- Exercise data -
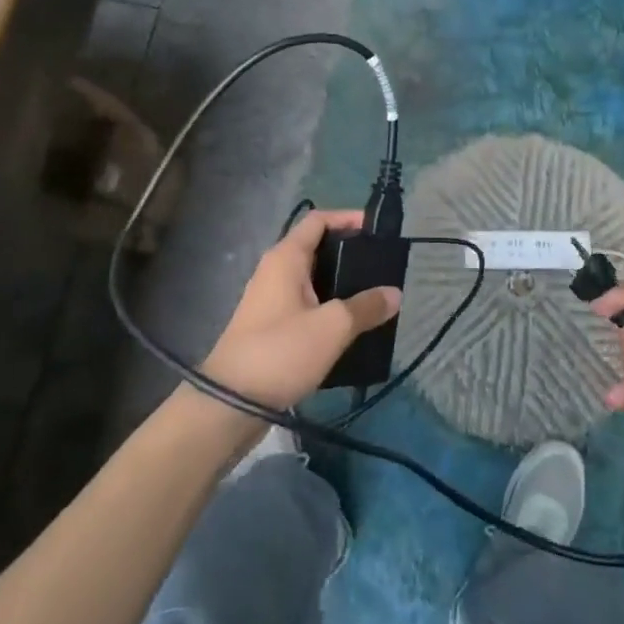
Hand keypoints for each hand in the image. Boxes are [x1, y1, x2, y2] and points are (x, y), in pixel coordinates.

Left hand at [200, 210, 400, 412]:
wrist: (229, 405)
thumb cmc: (281, 351)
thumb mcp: (333, 327)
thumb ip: (366, 306)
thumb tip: (395, 293)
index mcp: (286, 258)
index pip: (318, 220)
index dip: (347, 218)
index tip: (376, 229)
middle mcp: (275, 271)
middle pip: (316, 249)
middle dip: (349, 253)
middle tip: (381, 265)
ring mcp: (270, 300)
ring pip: (312, 280)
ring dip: (340, 284)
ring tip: (372, 295)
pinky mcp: (270, 327)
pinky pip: (305, 304)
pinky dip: (328, 307)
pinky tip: (349, 326)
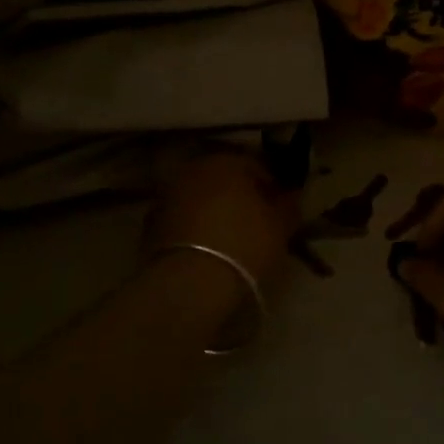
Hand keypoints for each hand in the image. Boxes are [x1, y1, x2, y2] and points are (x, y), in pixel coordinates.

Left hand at [145, 150, 301, 286]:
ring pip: (201, 198)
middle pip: (224, 179)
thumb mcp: (280, 226)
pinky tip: (207, 249)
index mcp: (227, 161)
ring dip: (215, 211)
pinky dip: (195, 228)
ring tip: (230, 238)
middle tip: (256, 223)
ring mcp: (168, 194)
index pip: (257, 166)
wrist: (191, 282)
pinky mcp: (152, 223)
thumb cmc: (245, 244)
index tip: (281, 209)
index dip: (272, 187)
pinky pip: (183, 219)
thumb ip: (288, 205)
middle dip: (240, 196)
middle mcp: (194, 169)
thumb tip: (291, 195)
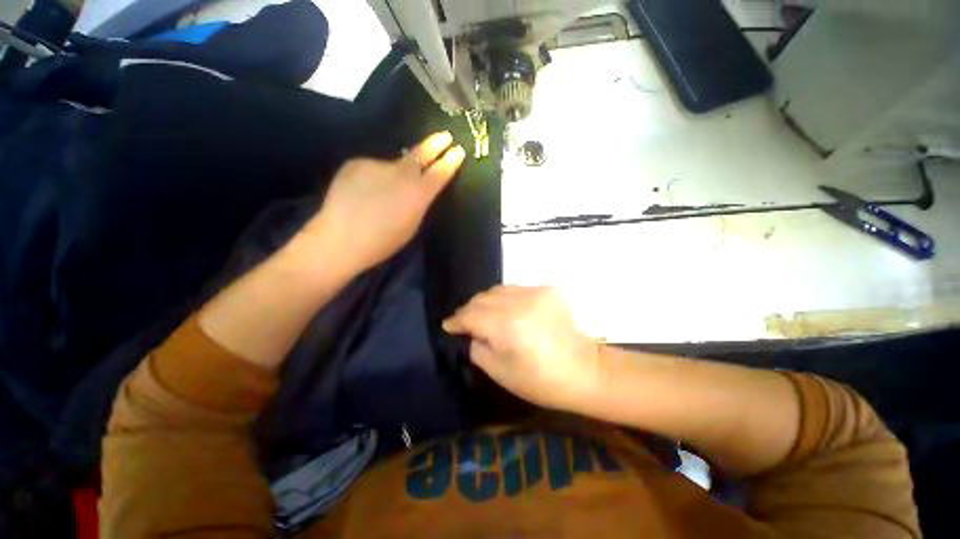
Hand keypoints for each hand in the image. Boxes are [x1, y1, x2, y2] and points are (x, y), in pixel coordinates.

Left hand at [304, 132, 465, 275]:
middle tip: (446, 135)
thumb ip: (419, 201)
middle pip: (421, 153)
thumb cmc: (383, 241)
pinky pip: (372, 168)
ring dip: (394, 174)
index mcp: (418, 193)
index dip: (451, 160)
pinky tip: (363, 192)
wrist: (340, 239)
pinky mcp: (356, 163)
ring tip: (382, 193)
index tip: (459, 150)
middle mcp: (401, 173)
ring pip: (393, 165)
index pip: (441, 171)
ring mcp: (377, 164)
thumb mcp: (412, 225)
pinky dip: (373, 177)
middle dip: (436, 144)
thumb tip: (419, 186)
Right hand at [443, 286, 603, 411]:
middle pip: (483, 297)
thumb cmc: (541, 381)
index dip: (456, 320)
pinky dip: (508, 299)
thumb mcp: (500, 372)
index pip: (471, 315)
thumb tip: (471, 333)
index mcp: (507, 326)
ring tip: (487, 315)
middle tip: (466, 322)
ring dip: (488, 302)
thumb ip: (478, 347)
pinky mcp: (549, 289)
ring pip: (499, 289)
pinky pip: (518, 289)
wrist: (586, 371)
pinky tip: (512, 312)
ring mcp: (537, 292)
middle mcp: (520, 302)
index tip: (448, 325)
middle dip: (470, 309)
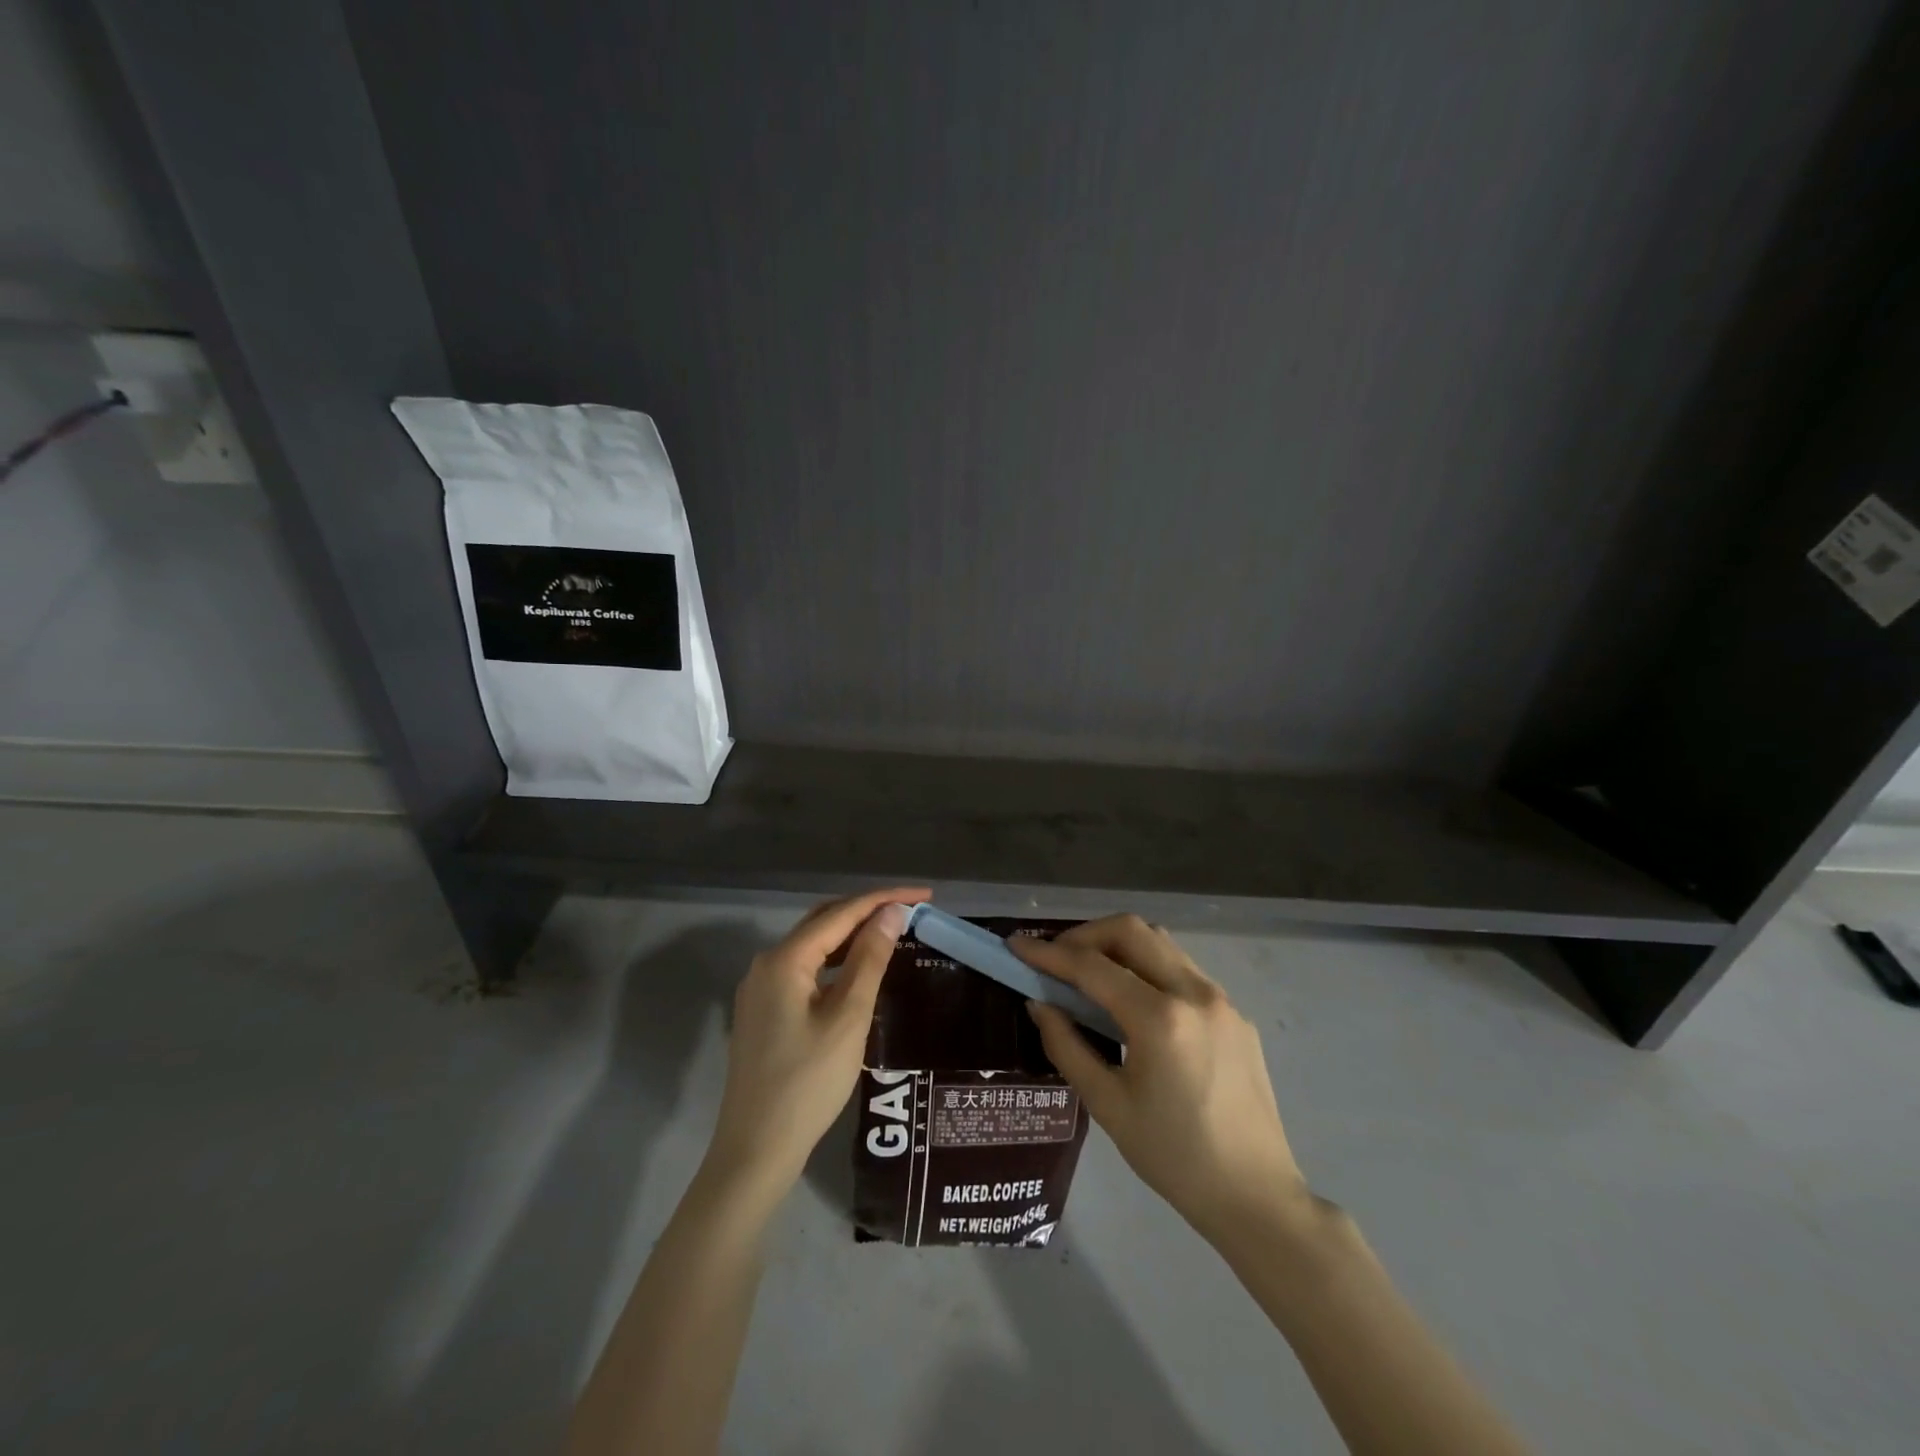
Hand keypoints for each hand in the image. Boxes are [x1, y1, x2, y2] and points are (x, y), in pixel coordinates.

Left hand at [705, 887, 925, 1198]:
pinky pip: (804, 970)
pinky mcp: (764, 1012)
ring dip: (851, 935)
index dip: (884, 899)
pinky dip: (835, 961)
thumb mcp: (848, 1018)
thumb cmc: (808, 1083)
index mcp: (784, 959)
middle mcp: (766, 964)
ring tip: (892, 933)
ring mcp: (760, 989)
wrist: (755, 1150)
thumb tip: (890, 913)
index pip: (841, 913)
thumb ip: (869, 959)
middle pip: (823, 922)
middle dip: (867, 910)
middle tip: (911, 910)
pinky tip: (858, 971)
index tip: (925, 894)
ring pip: (813, 946)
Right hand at [1013, 915, 1307, 1241]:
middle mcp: (1194, 993)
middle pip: (1130, 930)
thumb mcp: (1107, 1105)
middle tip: (1056, 959)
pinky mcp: (1236, 1013)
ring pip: (1160, 942)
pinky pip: (1182, 969)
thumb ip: (1067, 1046)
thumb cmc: (1174, 1158)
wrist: (1256, 1197)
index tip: (1017, 946)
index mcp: (1160, 1018)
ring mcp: (1221, 999)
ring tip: (1089, 974)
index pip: (1092, 966)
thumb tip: (1039, 1004)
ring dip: (1118, 945)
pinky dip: (1147, 967)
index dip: (1048, 953)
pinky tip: (1134, 1001)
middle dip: (1085, 935)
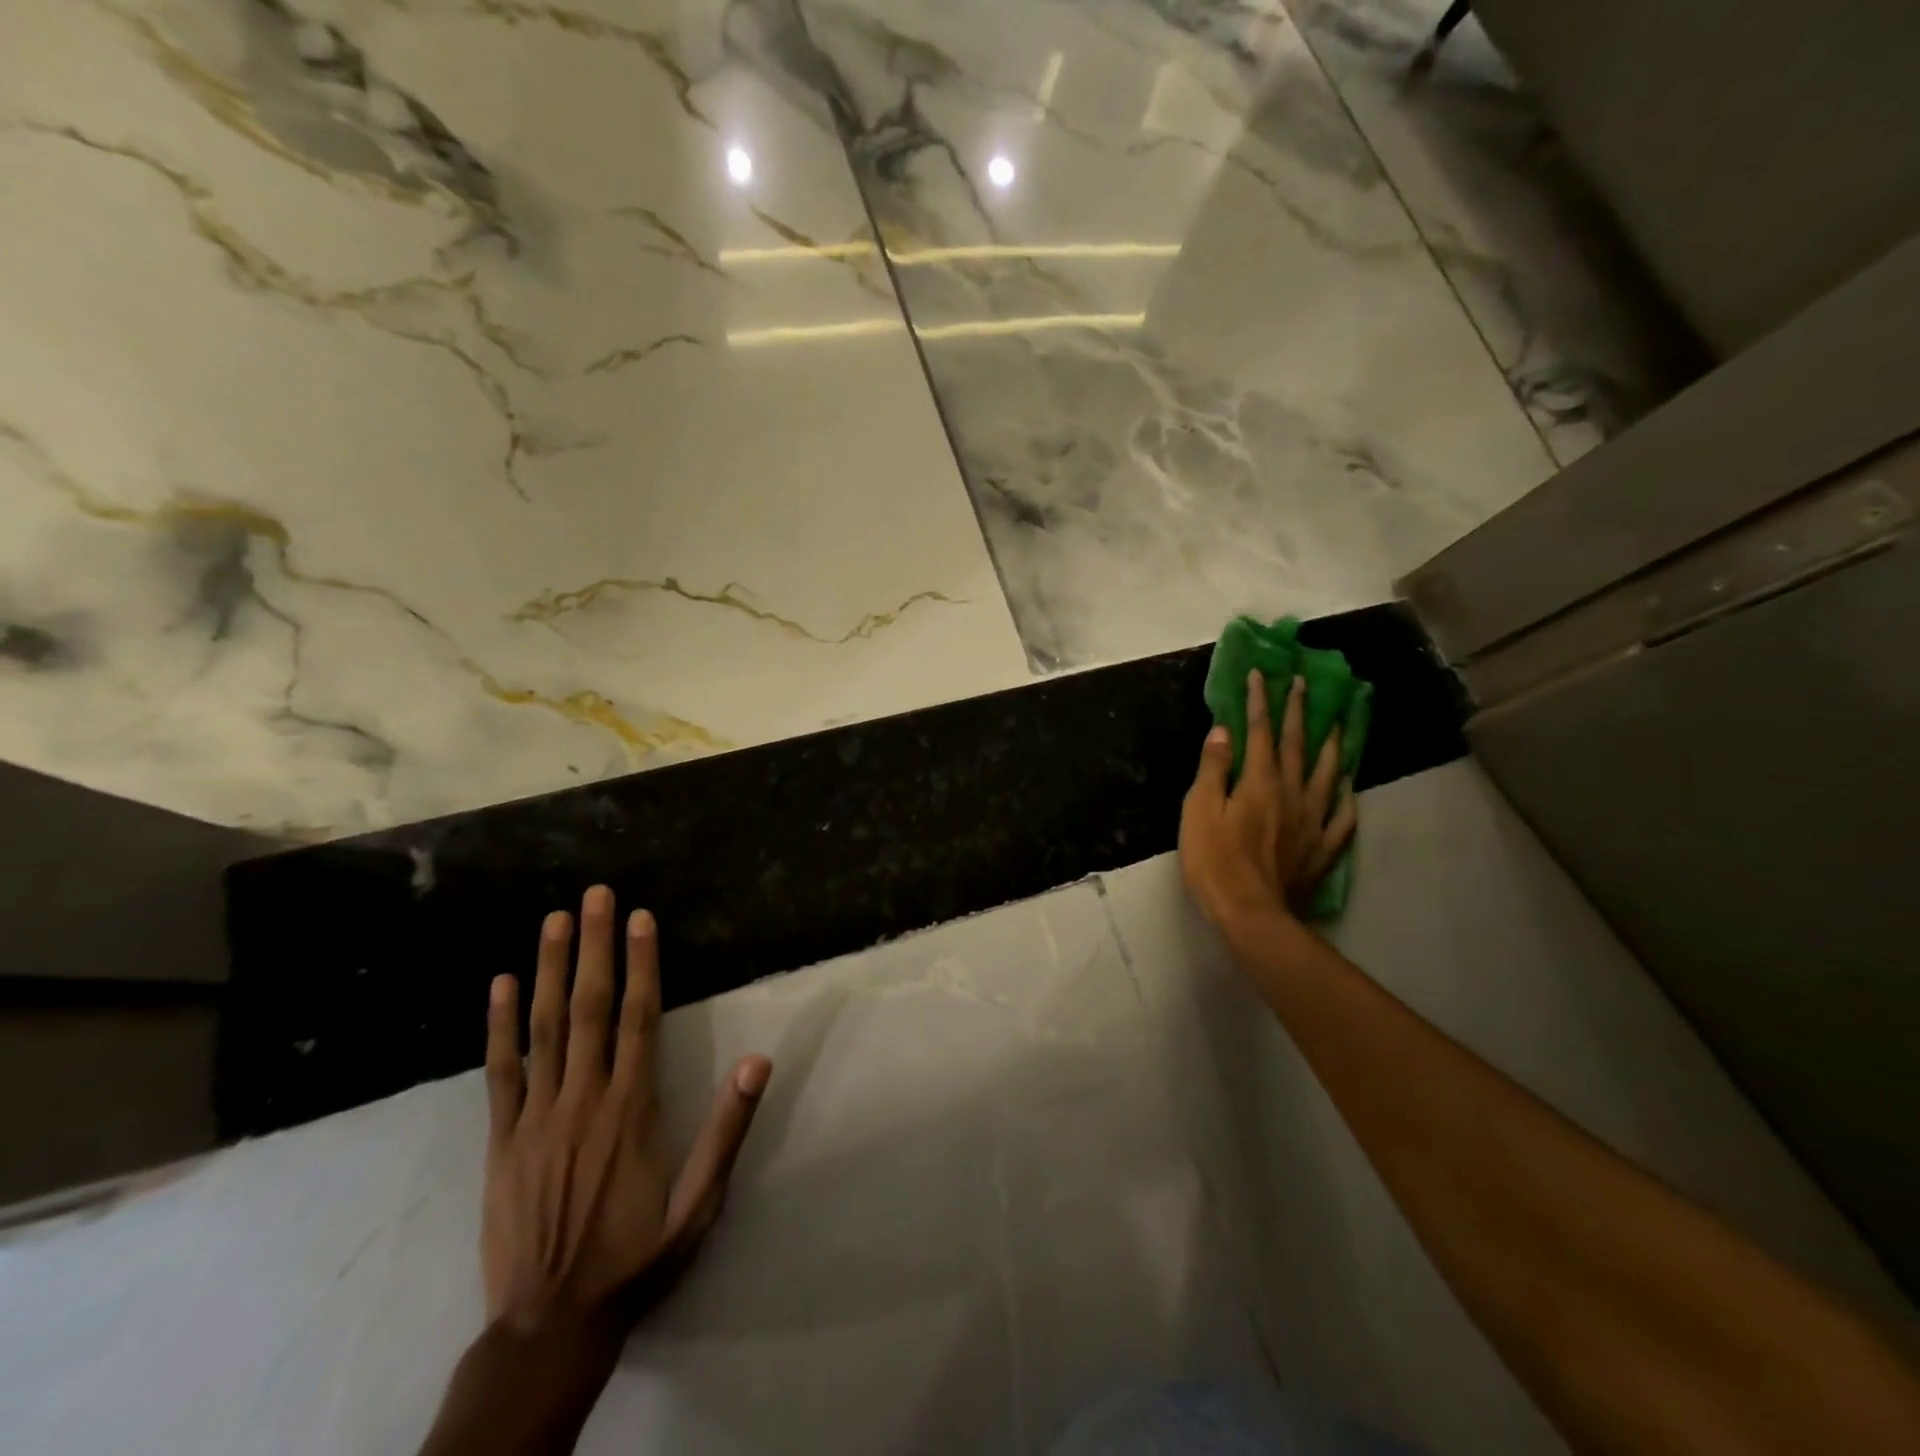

- Problem to work on -
Give each record above back word for word, but carry over none of the pictures.

- Solution -
Hand keypoints for each hand in the image. Boxes are [x1, y1, x2, y2] and points are (x, y), in pixel coordinates.

Left hand at [200, 210, 400, 412]:
wrist: (229, 405)
thumb cmc: (281, 351)
thumb mcp: (333, 327)
thumb ip: (366, 306)
thumb tip: (395, 293)
index mcp: (286, 258)
index pip: (318, 220)
index dip: (347, 218)
index tip: (376, 229)
middle mcp: (275, 271)
middle pip: (316, 249)
middle dip: (349, 253)
middle tip: (381, 265)
ring mcp: (270, 300)
ring pip: (312, 280)
ring dip: (340, 284)
ring tip: (372, 295)
pinky mcp: (270, 327)
pinky pip: (305, 304)
pinky dip: (328, 307)
pinky tip: (349, 326)
Hand keypoints for each hand in the image. Boxes are [x1, y1, x2, y2] and points are (x, y), in pixel coordinates.

Left hand at [145, 150, 301, 286]:
ring pip: (201, 198)
middle pip: (224, 179)
thumb mcp: (280, 226)
pinky tip: (207, 249)
index mcp: (227, 161)
ring dip: (215, 211)
pinky dip: (195, 228)
ring tip: (230, 238)
middle tip: (256, 223)
ring mcp: (168, 194)
index pip: (257, 166)
wrist: (191, 282)
pinky mcp: (152, 223)
thumb cmc: (245, 244)
index tip: (281, 209)
index dip: (272, 187)
pinky pip: (183, 219)
thumb ip: (288, 205)
middle dip: (240, 196)
middle mcp: (194, 169)
thumb tip: (291, 195)
Hand keypoints for each hand in the image. Boxes are [x1, y1, x2, y2] and points are (x, y), in pixel coordinates.

Left hand at [304, 132, 465, 275]:
middle tip: (446, 135)
thumb ip: (419, 201)
middle pip: (421, 153)
thumb cmc: (383, 241)
pinky pip: (372, 168)
ring dip: (394, 174)
index mcp: (418, 193)
index dip: (451, 160)
pinky tip: (363, 192)
wrist: (340, 239)
pinky mcp: (356, 163)
ring tip: (382, 193)
index tip: (459, 150)
middle mcp: (401, 173)
ring pip: (393, 165)
index pip: (441, 171)
ring mcp: (377, 164)
thumb mcp: (412, 225)
pinky dip: (373, 177)
middle dip: (436, 144)
thumb tip: (419, 186)
Right hand at [443, 286, 603, 411]:
middle pip: (483, 297)
thumb cmc: (541, 381)
index dip: (456, 320)
pinky dip: (508, 299)
thumb mcp: (500, 372)
index pip: (471, 315)
thumb tip: (471, 333)
index mcp: (507, 326)
ring tip: (487, 315)
middle tip: (466, 322)
ring dip: (488, 302)
thumb ip: (478, 347)
pinky mcp: (549, 289)
ring pip: (499, 289)
pinky pip: (518, 289)
wrist: (586, 371)
pinky tip: (512, 312)
ring mcp: (537, 292)
middle mcp: (520, 302)
index tip: (448, 325)
middle dip: (470, 309)
Hand keypoints for each hand in the image. Boxes are [x1, y1, x2, y2] and points are (x, y), in pixel coordinates.

Left hand at [705, 887, 925, 1198]:
pinky pip: (804, 970)
pinky mcp: (764, 1012)
ring dip: (851, 935)
index dip: (884, 899)
pinky dip: (835, 961)
thumb mcp: (848, 1018)
thumb cmc: (808, 1083)
index mcp: (784, 959)
middle mcp: (766, 964)
ring tip: (892, 933)
ring mcp: (760, 989)
wrist: (755, 1150)
thumb tip: (890, 913)
index pip: (841, 913)
thumb ip: (869, 959)
middle pip: (823, 922)
middle dip: (867, 910)
middle tip: (911, 910)
pinky tip: (858, 971)
index tip: (925, 894)
ring pip: (813, 946)
Right hand at [1013, 915, 1307, 1241]:
middle mcp: (1194, 993)
middle pip: (1130, 930)
thumb mcp: (1107, 1105)
middle tip: (1056, 959)
pinky mcp: (1236, 1013)
ring pip: (1160, 942)
pinky pip: (1182, 969)
thumb ip: (1067, 1046)
thumb cmc: (1174, 1158)
wrist: (1256, 1197)
index tip: (1017, 946)
index mcp: (1160, 1018)
ring mcp: (1221, 999)
ring tip: (1089, 974)
index pip: (1092, 966)
thumb tip: (1039, 1004)
ring dip: (1118, 945)
pinky dip: (1147, 967)
index dip: (1048, 953)
pinky tip: (1134, 1001)
middle dip: (1085, 935)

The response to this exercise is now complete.